Photographs of fouled reverse osmosis membranes (A) and their feed-side spacers (B). The membranes and spacers were removed from the flow cells after 4 (column 4d), 8 (column 8d), 16 (column 16d), and 32 (column 32d) days of operation. The direction of the feed water flow along the length of each flow cell was from left to right.

FIG. 3.

Scanning electron micrographs of the surface of the RO membrane after 4 and 16 days. (A) Rod-shaped gels embedded in an extracellular fibrillar material structure (square 1). Compact aggregates are visible on top of this biofilm (square 2). The RO membrane surface is visible at the bottom (under the biofilm layer) as a rough-appearing texture. Bar, 1 μm. (B) Typical microcolony formed on the surface of the RO membrane after 16 days. Bar, 5 μm.

FIG. 4.

Epifluorescence micrographs depicting mode of initial formation and spatiotemporal development of biofilm structures by pioneer colonizers of RO membrane surfaces. Horizontal panels (A to D) represent images of microcolonies (red and pink fluorescence) as follows: “carpets” of Sphingomonas spp. (A) and “patches” of members of the Betaproteobacteria (B), Gammaproteobacteria (C), and CFB (D). The ages of the biofilms are represented in the vertical columns, with columns 1 to 4 showing images from 4, 8, 16, and 32 days, respectively. Red fluorescence in the images was acquired from the Cy3-labeled probes (SPH120, BET42a, GAM42a, and CF319a), while blue is from the DAPI-stained cells or from Calcofluor white-stained β-1,4-linked polymers of the biofilm EPS matrix, and green is from the positive interaction of FITC-ConA with α-d-glucose and α-d-mannose. Bars, 5 μm (C1) and 10 μm (the other images).

FIG. 5.

Representative CLSM images of RO membrane biofilms depicting complex architecture of mature microbial communities after 32 days of operation. Series of horizontal (x-y) (A) and sagittal (x-z) (B) optical sections were taken at 1-μm intervals across the z axis of the biofilm. The sections show shapes and spatial arrangements of bacterial cells and EPS matrix within mixed-species biofilm communities.
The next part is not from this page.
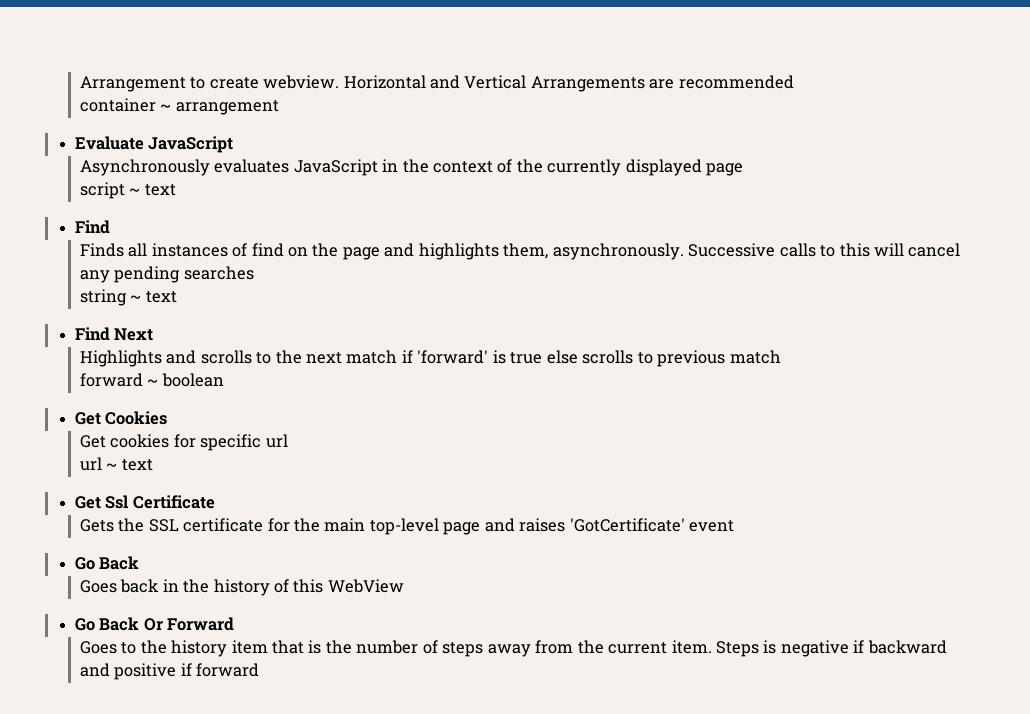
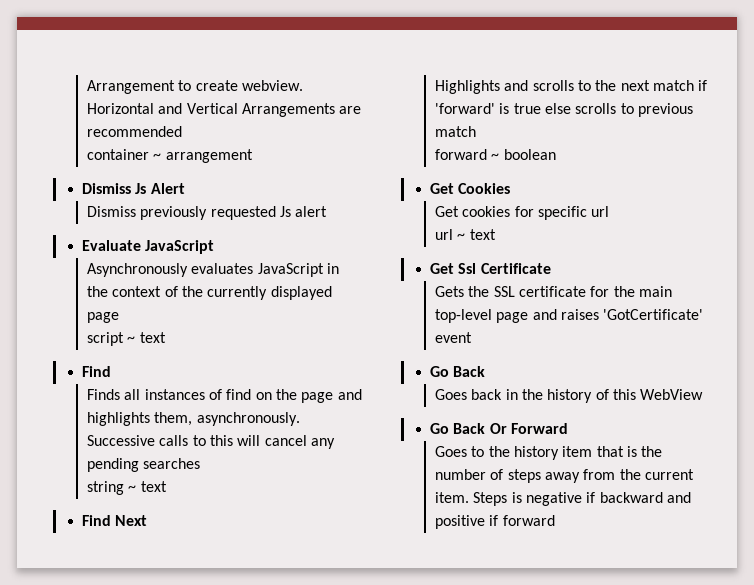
(279, 107) none -> [82,183,185,194] [87,206,328,220] // Dismiss Js Alert // Dismiss previously requested Js alert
The main distribution of cells and polysaccharides was at the top of the RO membrane surface. Cells of Sphingomonas spp. were stained with Cy3-labeled SPH120 probe (red fluorescence), and cells of remaining community members with DAPI (blue fluorescence). α-Polysaccharides of biofilm EPS matrix were stained with FITC-ConA (green fluorescence). Z-scan positions in μm from the top of the RO membrane surface are indicated in each image. Bars, 10 μm.

FIG. 6.

A schematic representation of the observed biofilm structure in a mature RO membrane biofouling layer. Single planktonic cells of Sphingomonas spp. and clumps of Beta- and Gammaproteobacteria present in the feed water colonize surfaces.